Set down every line of the following material word for word, omitting the pictures.

[Given data]
"""

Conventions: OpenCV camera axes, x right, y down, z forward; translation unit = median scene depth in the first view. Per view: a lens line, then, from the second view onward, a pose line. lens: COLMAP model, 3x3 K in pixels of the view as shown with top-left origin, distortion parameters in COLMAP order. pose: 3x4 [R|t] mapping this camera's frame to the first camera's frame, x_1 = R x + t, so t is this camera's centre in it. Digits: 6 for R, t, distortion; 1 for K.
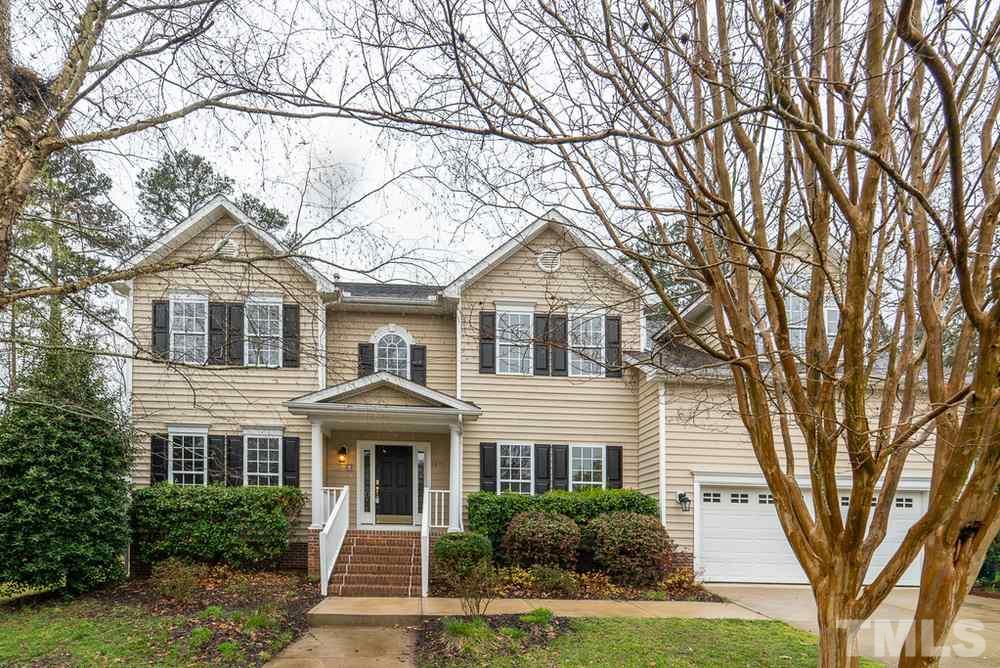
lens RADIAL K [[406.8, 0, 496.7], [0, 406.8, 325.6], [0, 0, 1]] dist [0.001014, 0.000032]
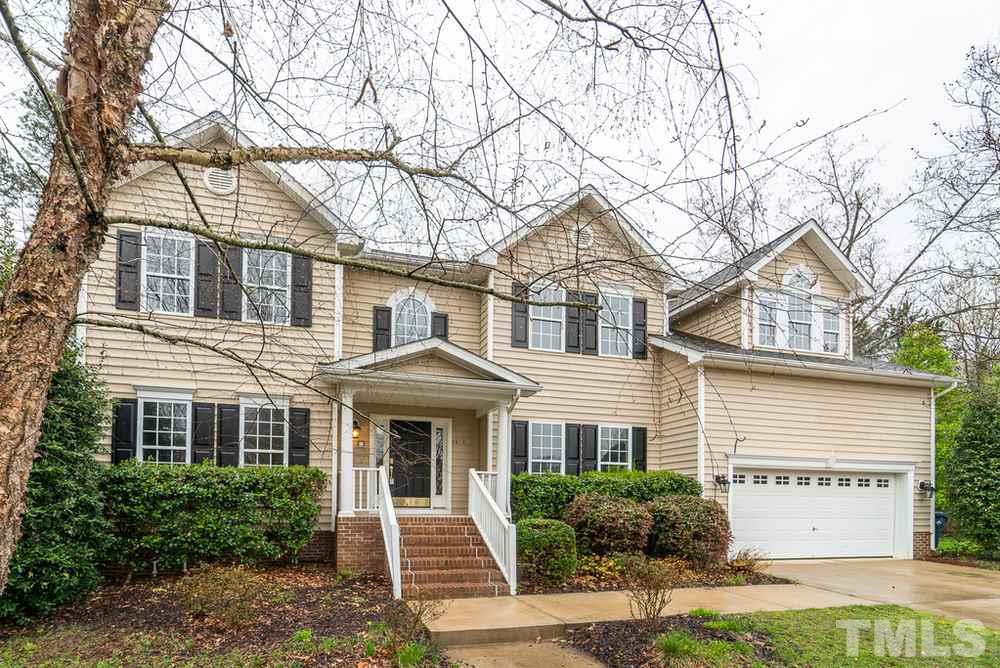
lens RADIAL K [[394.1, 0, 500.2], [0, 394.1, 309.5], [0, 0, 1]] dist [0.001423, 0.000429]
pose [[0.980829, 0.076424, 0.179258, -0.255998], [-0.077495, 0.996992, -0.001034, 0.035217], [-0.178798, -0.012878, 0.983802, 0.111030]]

"""

[Answer to the problem]
Conventions: OpenCV camera axes, x right, y down, z forward; translation unit = median scene depth in the first view. Per view: a lens line, then, from the second view onward, a pose line. lens: COLMAP model, 3x3 K in pixels of the view as shown with top-left origin, distortion parameters in COLMAP order. pose: 3x4 [R|t] mapping this camera's frame to the first camera's frame, x_1 = R x + t, so t is this camera's centre in it. Digits: 6 for R, t, distortion; 1 for K.
lens RADIAL K [[406.8, 0, 496.7], [0, 406.8, 325.6], [0, 0, 1]] dist [0.001014, 0.000032]
lens RADIAL K [[394.1, 0, 500.2], [0, 394.1, 309.5], [0, 0, 1]] dist [0.001423, 0.000429]
pose [[0.980829, 0.076424, 0.179258, -0.255998], [-0.077495, 0.996992, -0.001034, 0.035217], [-0.178798, -0.012878, 0.983802, 0.111030]]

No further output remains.